本書に書かれている裏事情によれば、当時の社長がブランドの価値というのをさっぱり判っていなかったみたいで、社内の権力争い(というか社長が有能な部下に嫉妬しただけ)で、「あいつを思い起こさせるようなものは全部消し去ってやる」という感じだったらしいです。
日本においても世界においても、クルマで「Z」といえば、日産フェアレディZ(米国ではDatsun Z - 昔観た米国ドラマでは「ダッズィー」と呼ばれていました。たぶん「ダッツンズィー」が省略されたんだと思いますが)なのですが、ゴーン氏が日産に来るまでは、継子扱いだったんですよね。
それもこれも、日産の社長さん達が米国販売競争で敗れて、販売数で圧倒的な成績を上げていた担当者が、中心になって開発販売されたクルマだからというだけの理由で。
日本で日産といえば、Skylineが一番に来るでしょうけど、Skylineは元々プリンスの車種なので、日産首脳陣としては日産の看板にしたくないし、そもそも国内専用車種だから海外のブランドイメージリーダーにはならない(けど、現在R32/R33/R34 GT-Rは、海外で非常な高値で取引されていて、日本から程度のいい中古車が出ると速攻で海外に転売されているそうですが)、しかしZは日産というよりもMr.Kというイメージだから、これも日産のブランドイメージにはできない。
そういうジレンマがあって、世界的なブランドイメージリーダーにおくべきクルマがないまま、Datsunを捨ててNISSANへとブランドを変更しようというのは、暴挙としかいいようがないのですが、ブランドの価値というのを当時の日本の経営者は(日産首脳陣だけでなく一般的にも)理解している人は殆どいなかったんですよね。
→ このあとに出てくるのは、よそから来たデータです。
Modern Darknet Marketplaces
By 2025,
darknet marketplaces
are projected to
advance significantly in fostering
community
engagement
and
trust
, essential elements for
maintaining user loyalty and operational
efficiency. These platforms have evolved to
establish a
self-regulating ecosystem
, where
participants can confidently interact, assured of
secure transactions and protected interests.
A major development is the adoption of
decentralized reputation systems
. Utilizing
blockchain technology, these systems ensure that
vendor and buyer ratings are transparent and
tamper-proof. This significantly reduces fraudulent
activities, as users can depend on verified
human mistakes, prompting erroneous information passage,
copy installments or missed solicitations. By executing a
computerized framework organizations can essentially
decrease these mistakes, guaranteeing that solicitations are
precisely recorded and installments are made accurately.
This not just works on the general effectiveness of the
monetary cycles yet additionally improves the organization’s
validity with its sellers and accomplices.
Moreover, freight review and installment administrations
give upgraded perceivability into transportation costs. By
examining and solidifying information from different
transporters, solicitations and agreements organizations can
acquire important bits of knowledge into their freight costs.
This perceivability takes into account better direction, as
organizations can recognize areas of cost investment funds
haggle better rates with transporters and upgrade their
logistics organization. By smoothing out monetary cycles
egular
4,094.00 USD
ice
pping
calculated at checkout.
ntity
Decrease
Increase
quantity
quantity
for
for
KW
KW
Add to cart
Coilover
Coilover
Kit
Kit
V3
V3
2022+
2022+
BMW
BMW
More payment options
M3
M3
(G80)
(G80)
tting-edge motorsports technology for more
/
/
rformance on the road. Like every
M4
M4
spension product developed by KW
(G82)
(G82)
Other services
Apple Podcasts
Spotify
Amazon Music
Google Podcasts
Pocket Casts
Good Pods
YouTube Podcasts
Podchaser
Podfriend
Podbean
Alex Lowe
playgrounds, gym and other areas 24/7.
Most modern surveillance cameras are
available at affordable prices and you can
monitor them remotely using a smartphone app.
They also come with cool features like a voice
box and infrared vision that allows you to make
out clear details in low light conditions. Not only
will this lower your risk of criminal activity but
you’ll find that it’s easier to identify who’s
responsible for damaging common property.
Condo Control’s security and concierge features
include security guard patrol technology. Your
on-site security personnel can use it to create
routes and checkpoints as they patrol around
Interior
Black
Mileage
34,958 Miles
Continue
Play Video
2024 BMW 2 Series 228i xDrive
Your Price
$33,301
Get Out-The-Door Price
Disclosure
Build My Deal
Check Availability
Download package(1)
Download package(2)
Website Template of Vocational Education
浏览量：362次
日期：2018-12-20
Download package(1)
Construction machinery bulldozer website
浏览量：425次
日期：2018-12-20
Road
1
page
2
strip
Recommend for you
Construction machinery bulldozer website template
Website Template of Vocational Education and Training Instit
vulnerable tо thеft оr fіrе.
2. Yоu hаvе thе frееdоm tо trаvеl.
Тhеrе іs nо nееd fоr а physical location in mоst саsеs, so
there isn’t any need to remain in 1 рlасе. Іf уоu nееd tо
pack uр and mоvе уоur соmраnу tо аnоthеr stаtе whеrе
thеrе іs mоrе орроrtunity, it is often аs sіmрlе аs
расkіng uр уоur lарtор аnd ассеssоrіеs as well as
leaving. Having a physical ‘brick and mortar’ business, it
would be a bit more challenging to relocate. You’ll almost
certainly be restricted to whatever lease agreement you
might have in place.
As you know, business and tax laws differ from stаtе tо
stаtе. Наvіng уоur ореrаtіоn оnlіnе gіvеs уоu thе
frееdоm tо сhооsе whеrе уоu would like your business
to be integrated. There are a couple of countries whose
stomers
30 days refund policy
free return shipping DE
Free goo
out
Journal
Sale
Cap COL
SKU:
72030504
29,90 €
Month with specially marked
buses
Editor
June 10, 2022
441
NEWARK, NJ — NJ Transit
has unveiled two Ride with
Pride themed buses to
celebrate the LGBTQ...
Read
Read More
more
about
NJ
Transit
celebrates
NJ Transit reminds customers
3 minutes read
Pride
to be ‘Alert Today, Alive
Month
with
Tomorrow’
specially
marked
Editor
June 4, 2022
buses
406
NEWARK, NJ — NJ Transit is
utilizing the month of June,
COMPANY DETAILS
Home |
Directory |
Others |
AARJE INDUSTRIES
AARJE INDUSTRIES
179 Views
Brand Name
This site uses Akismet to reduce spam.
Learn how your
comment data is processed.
ゴーン氏はブラジル生まれで欧州育ちなので、ブランドの価値というのをしっかりと理解できているから、Zを復活させ、GT-Rを国内専用車種からWorld Modelに変更したわけです。
人の使い方にしても、ゴーン氏の人材登用とか権限の持たせとか、やはり欧州育ちは違うなというものがあって、日本の経営者のように権限と責任の所在を曖昧にし、逃げを最初から用意しているのとは根本から異なります。
責任のたらい回ししかしないから、最近の不祥事のようなことが出て来るんですが、村社会で善きも悪しきも周りの人と一緒に行わない奴は村八分で阻害されるのが、日本人の習性なので、トップが欧米人から日本人に戻ったら、また元の日産に戻ってしまう気がします。